Material for the task START

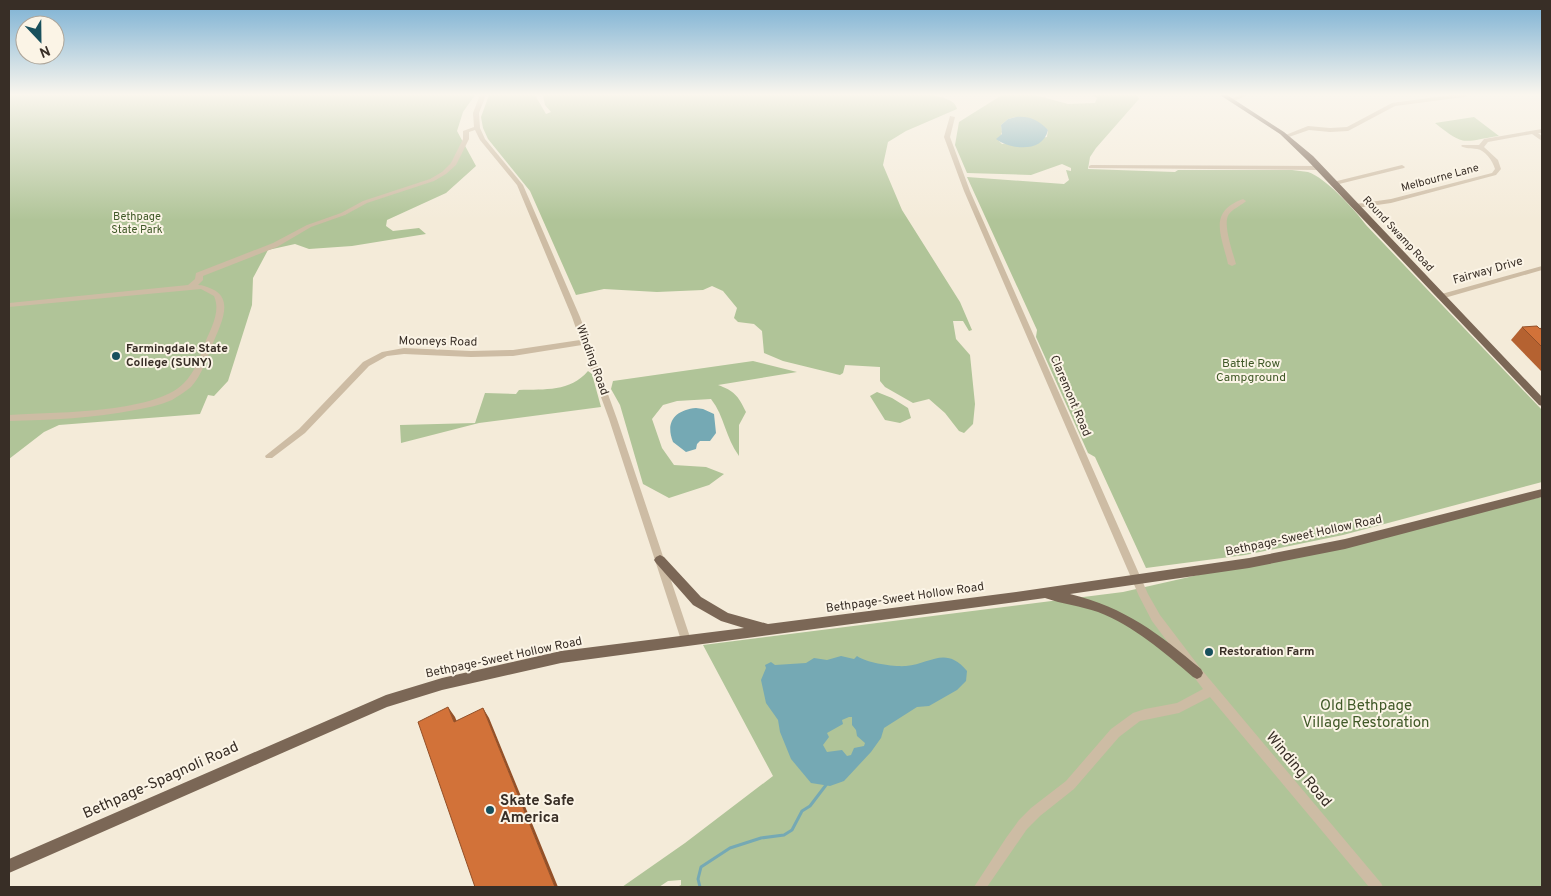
<svg xmlns="http://www.w3.org/2000/svg" width="1551" height="896" font-family="Overpass,sans-serif">
<style>
.green{fill:#b0c498;fill-rule:evenodd}
.water{fill:#75a9b4;fill-rule:evenodd}
.lines{fill:none;stroke-linecap:round;stroke-linejoin:round}
.stream{stroke:#75a9b4;stroke-width:3}
.minor{fill:#cdbca4;fill-rule:evenodd}
.major{fill:#7b6756;fill-rule:evenodd}
.wall{fill:#b56231}
.shaded-wall{fill:#935028}
.building{fill:#d27239;stroke:#935028}
.poi-dot{fill:#18505d;stroke:#fbf4e6;stroke-width:2}
.labels{text-anchor:middle;dominant-baseline:central;stroke-width:4;stroke-linejoin:round;paint-order:stroke}
.far-street-label{font-size:11px;fill:#382e26;stroke:#fbf4e6}
.far-park-label{font-size:11px;fill:#405928;stroke:#fbf4e6}
.street-label{font-size:12px;fill:#382e26;stroke:#fbf4e6}
.poi-label{font-size:12px;font-weight:bold;fill:#382e26;stroke:#fbf4e6;text-anchor:start}
.park-label{font-size:12px;fill:#405928;stroke:#fbf4e6}
.near-park-label{font-size:15px;fill:#405928;stroke:#fbf4e6}
.near-street-label{font-size:15px;fill:#382e26;stroke:#fbf4e6}
.near-poi-label{font-size:15px;font-weight:bold;fill:#382e26;stroke:#fbf4e6;text-anchor:start}
</style>
<rect width="100%" height="100%" fill="#f4ebd9"/>
<path class="green" d="M 9,95 L 475,95 L 463,112 L 457,131 L 476,166 L 446,193 L 387,220 L 386,226 L 393,231 L 419,228 L 426,234 L 352,246 L 309,249 L 295,244 L 268,250 L 253,278 L 252,305 L 228,381 L 214,396 L 208,395 L 200,414 L 59,425 L 44,432 L 9,459 Z
M 489,95 L 535,95 L 546,114 L 551,112 L 545,105 L 543,95 L 933,95 C 942,98 955,99 957,109 L 906,131 L 888,142 L 883,165 L 902,210 L 960,302 L 972,330 L 969,331 L 963,321 L 953,321 L 956,339 L 970,355 L 975,404 L 973,424 L 964,433 L 959,431 L 945,413 L 929,399 L 913,403 L 885,387 L 880,381 L 880,367 L 845,365 L 843,373 L 840,375 L 783,361 L 764,353 L 762,331 L 754,324 L 738,322 L 734,318 L 737,308 L 723,291 L 712,286 L 703,290 L 657,292 L 604,289 L 576,295 L 530,191 L 488,139 L 483,128 L 481,117 Z
M 1002,95 L 1035,95 L 1068,104 L 1095,103 L 1097,98 L 1092,95 L 1137,95 L 1139,99 L 1096,148 L 1090,157 L 1088,169 L 1175,172 L 1178,170 L 1292,170 C 1297,171 1303,171 1308,172 C 1325,177 1356,211 1366,225 L 1542,410 L 1542,482 L 1343,535 L 1245,555 L 1146,568 L 1095,457 L 1088,453 L 1036,337 L 1037,330 L 967,177 L 1064,184 L 1069,180 L 1066,170 L 1071,171 L 1071,168 L 1062,164 L 1031,175 L 967,173 L 955,145 L 959,122 ZM 1016,117 L 1048,130 L 1047,137 L 1002,144 L 999,141 L 1002,132 L 1001,125 L 1008,119 Z
M 1474,117 L 1499,136 C 1463,141 1466,148 1435,123 Z
M 753,361 L 797,372 L 718,385 C 734,391 738,395 746,412 L 739,425 L 739,456 C 725,437 725,417 711,399 L 677,401 L 663,405 L 652,419 L 662,448 L 674,465 L 706,467 L 724,474 L 709,485 L 669,498 L 643,484 L 620,405 L 611,389 L 613,381 Z
M 588,371 L 592,374 L 601,407 L 479,423 L 401,443 L 400,425 L 475,423 L 485,393 L 516,394 L 519,390 C 545,389 570,392 588,371 Z
M 877,392 L 892,398 L 908,408 L 911,418 L 900,423 L 885,420 L 870,396 Z
M 1542,497 L 1542,887 L 677,887 L 681,885 L 681,880 L 668,881 L 659,887 L 622,887 L 685,843 L 773,776 L 703,645 L 1123,592 Z"/>
<path class="water" d="M 1016,117 C 1030,116 1038,120 1048,130 C 1043,153 1011,150 996,139 L 1002,134 L 1001,125 L 1008,119 Z
M 696,408 L 703,409 L 714,414 L 716,433 L 710,441 L 700,441 L 697,444 L 696,449 L 686,452 L 673,442 C 665,422 675,410 696,408 Z
M 841,656 L 854,659 L 857,656 C 867,663 894,667 906,666 C 930,664 946,645 967,671 L 966,681 L 957,690 L 929,706 L 917,707 L 884,728 L 881,738 L 871,752 L 844,781 L 830,786 L 811,783 L 791,759 L 780,732 L 778,720 L 766,703 L 761,680 L 766,668 L 765,665 L 771,662 L 775,665 L 806,663 L 814,658 L 827,660 ZM 849,717 L 852,717 L 852,725 L 856,730 L 857,736 L 865,743 L 864,746 L 854,748 L 851,755 L 847,756 L 842,750 L 827,752 L 823,745 L 829,737 L 827,733 L 843,724 L 842,720 Z"/>
<g class="lines">
<path class="stream" d="M 700,887 L 698,879 L 701,867 L 730,848 L 761,838 L 784,835 L 792,830 L 802,811 L 810,806 L 826,785"/>
<path class="minor" d="M 480,95 L 486,95 L 479,113 L 480,128 L 485,139 L 523,185 L 580,317 L 617,419 L 691,640 L 690,643 L 686,645 L 682,643 L 681,640 L 609,419 L 582,345 L 513,356 L 471,357 L 404,354 L 387,356 L 369,366 L 305,433 L 272,458 L 266,458 L 265,456 L 299,429 L 363,362 L 382,352 L 404,348 L 471,351 L 513,350 L 580,340 L 572,317 L 517,185 L 480,140 L 475,130 L 469,132 L 469,139 L 456,165 L 446,174 L 434,181 L 367,203 L 345,215 L 311,227 L 277,247 L 203,276 L 203,280 L 198,285 C 203,285 207,287 212,289 C 235,299 220,326 213,343 C 207,358 202,375 191,387 C 185,392 178,396 172,400 C 160,405 147,408 135,410 C 94,418 51,420 9,421 L 9,415 C 52,412 154,414 184,383 C 195,372 200,357 205,343 C 211,328 221,312 214,296 L 201,289 L 9,307 L 9,303 L 188,285 L 195,279 L 196,273 L 273,243 L 307,225 L 341,213 L 363,201 L 430,179 L 442,172 L 451,163 L 463,139 L 463,131 L 474,127 L 473,113 Z
M 1240,95 L 1248,95 L 1234,101 L 1229,100 Z
M 1451,95 L 1467,95 L 1464,97 L 1395,106 L 1348,131 L 1330,132 L 1309,130 L 1286,138 L 1283,136 L 1308,126 L 1330,128 L 1347,127 L 1392,103 Z
M 950,116 L 955,117 L 950,137 L 970,191 L 1148,594 L 1160,615 L 1201,669 L 1381,883 L 1383,887 L 1369,887 L 1210,697 L 1179,713 L 1140,721 L 1119,737 L 1074,789 L 1040,816 L 1027,829 L 987,887 L 974,887 L 1006,838 L 1019,820 L 1031,808 L 1066,781 L 1111,729 L 1133,713 L 1145,709 L 1177,703 L 1203,689 L 1152,621 L 1139,596 L 964,191 L 944,137 Z
M 1542,129 L 1542,133 L 1538,133 L 1542,136 L 1542,141 L 1532,134 L 1488,142 L 1484,147 L 1498,160 L 1501,169 L 1496,175 L 1391,203 L 1356,208 L 1353,206 L 1356,204 L 1391,199 L 1492,173 L 1495,169 C 1493,161 1485,150 1477,149 C 1471,148 1466,149 1461,146 L 1462,145 L 1479,145 L 1484,139 Z
M 1091,165 L 1320,166 L 1323,168 L 1320,170 L 1089,168 L 1089,166 Z
M 1402,165 L 1405,167 L 1404,168 L 1335,185 L 1332,183 L 1333,182 Z
M 1243,199 L 1246,201 L 1245,202 C 1240,206 1233,209 1229,214 C 1222,223 1233,253 1236,264 L 1232,266 L 1228,264 C 1222,236 1207,212 1243,199 Z
M 1542,266 L 1542,270 L 1441,299 L 1437,297 L 1438,295 Z"/>
<path class="major" d="M 1220,95 L 1227,95 L 1284,132 L 1313,156 L 1542,397 L 1542,406 L 1539,405 L 1307,160 L 1280,134 Z
M 1542,489 L 1542,497 L 1345,549 L 1249,568 L 1070,594 C 1126,608 1158,633 1201,669 L 1203,673 L 1201,677 L 1197,679 L 1193,677 C 1164,652 1134,626 1098,612 C 1081,606 1062,604 1045,598 L 561,663 L 442,690 L 387,707 L 9,873 L 9,859 L 386,695 L 442,678 L 561,651 L 744,628 L 721,621 L 693,605 L 656,563 L 654,560 L 656,557 L 660,555 L 664,557 L 701,597 L 728,613 L 768,624 L 1023,591 L 1249,558 L 1345,539 Z"/>
</g>
<path class="wall" d="M 1522,327 L 1542,328 L 1542,372 L 1511,340 Z"/>
<path class="shaded-wall" d="M 448,707 L 455,717 L 461,732 L 454,722 Z
M 483,708 L 489,718 L 558,887 L 555,887 Z"/>
<path class="building" d="M 1537,326 L 1540,329 L 1542,328 L 1542,347 L 1522,327 Z
M 448,707 L 454,722 L 483,708 L 555,887 L 475,887 L 418,722 Z"/>
<linearGradient id="sky" x2="0" y2="1"><stop stop-color="#7ab0d3"/><stop offset="0.43" stop-color="#faf6ee"/><stop offset="1" stop-color="#faf6ee" stop-opacity="0"/></linearGradient>
<rect width="1551" height="220" fill="url(#sky)"/>
<g class="poi-dot">
<circle cx="116" cy="356" r="5"/>
<circle cx="1209" cy="652" r="5"/>
<circle cx="490" cy="810" r="5"/>
</g>
<g class="labels">
<g class="far-street-label">
<text transform="translate(1440 178) rotate(-15)">Melbourne Lane</text>
<text transform="translate(1398 234) rotate(47)">Round Swamp Road</text>
</g>
<g class="far-park-label">
<text x="137" y="217">Bethpage<tspan x="137" dy="13">State Park</tspan></text>
</g>
<g class="street-label">
<text transform="translate(1488 271) rotate(-16)">Fairway Drive</text>
<text transform="translate(438 342) rotate(1)">Mooneys Road</text>
<text transform="translate(592 360) rotate(70)">Winding Road</text>
<text transform="translate(1070 396) rotate(67)">Claremont Road</text>
<text transform="translate(1304 536) rotate(-12)">Bethpage-Sweet Hollow Road</text>
<text transform="translate(905 598) rotate(-8)">Bethpage-Sweet Hollow Road</text>
<text transform="translate(504 658) rotate(-12)">Bethpage-Sweet Hollow Road</text>
</g>
<g class="poi-label">
<text x="126" y="349">Farmingdale State<tspan x="126" dy="14">College (SUNY)</tspan></text>
<text x="1219" y="652">Restoration Farm</text>
</g>
<g class="park-label">
<text x="1251" y="364">Battle Row<tspan x="1251" dy="14">Campground</tspan></text>
</g>
<g class="near-park-label">
<text x="1366" y="706">Old Bethpage<tspan x="1366" dy="17">Village Restoration</tspan></text>
</g>
<g class="near-street-label">
<text transform="translate(1298 770) rotate(50)">Winding Road</text>
<text transform="translate(161 781) rotate(-24)">Bethpage-Spagnoli Road</text>
</g>
<g class="near-poi-label">
<text x="500" y="801">Skate Safe<tspan x="500" dy="17">America</tspan></text>
</g>
</g>
<rect width="1551" height="896" fill="none" stroke="#382e26" stroke-width="20"/>
<g transform="translate(40 40) rotate(158)"><circle r="24" fill="#fbf4e6" stroke="#ada599"/>
<path d="M0-4L9 19L0 12L-9 19Z" fill="#18505d"/>
<text y="-8" font-size="14" font-weight="bold" text-anchor="middle" fill="#382e26">N</text>
</g>
</svg>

Material for the task END

What is being asked =
Please copy each line of the material that contains the word "street".

Response to the task =
.far-street-label{font-size:11px;fill:#382e26;stroke:#fbf4e6}
.street-label{font-size:12px;fill:#382e26;stroke:#fbf4e6}
.near-street-label{font-size:15px;fill:#382e26;stroke:#fbf4e6}
<g class="far-street-label">
<g class="street-label">
<g class="near-street-label">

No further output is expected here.